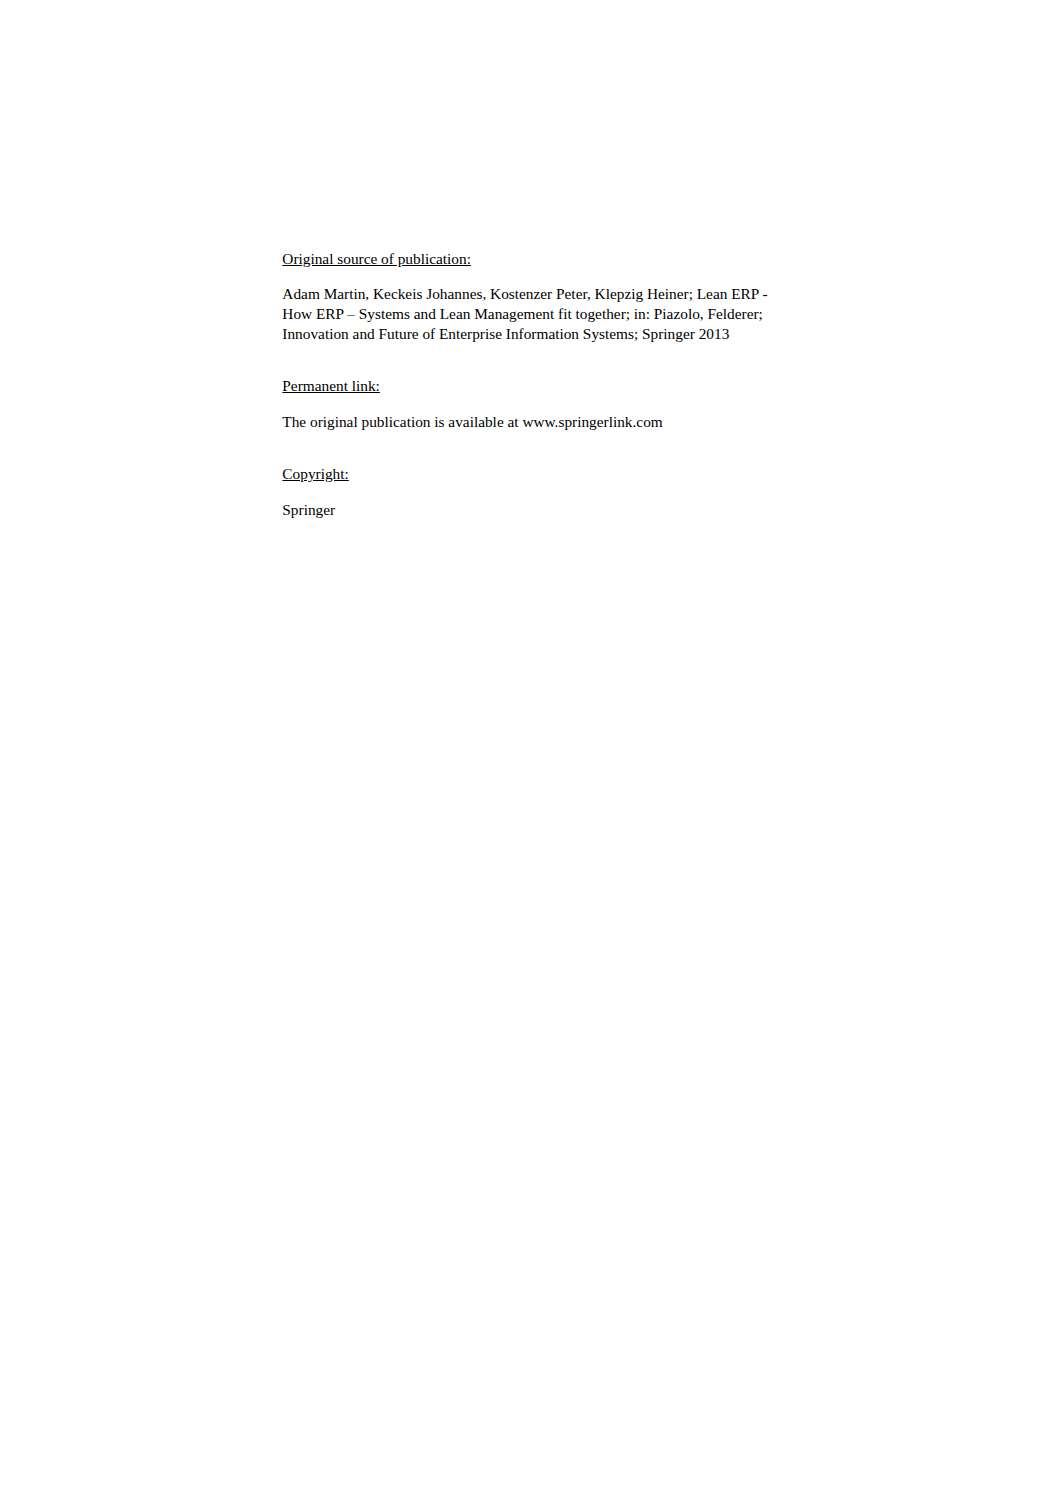Original source of publication:
Adam Martin, Keckeis Johannes, Kostenzer Peter, Klepzig Heiner; Lean ERP - How ERP – Systems and Lean Management fit together; in: Piazolo, Felderer; Innovation and Future of Enterprise Information Systems; Springer 2013
Permanent link:
The original publication is available at www.springerlink.com
Copyright:
Springer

+ + +

• [PROBLEM STATEMENT] Return every line of the data above exactly, and omit all pictures.

• [SOLUTION FOR THIS EXERCISE]
Original source of publication:
Adam Martin, Keckeis Johannes, Kostenzer Peter, Klepzig Heiner; Lean ERP - How ERP – Systems and Lean Management fit together; in: Piazolo, Felderer; Innovation and Future of Enterprise Information Systems; Springer 2013
Permanent link:
The original publication is available at www.springerlink.com
Copyright:
Springer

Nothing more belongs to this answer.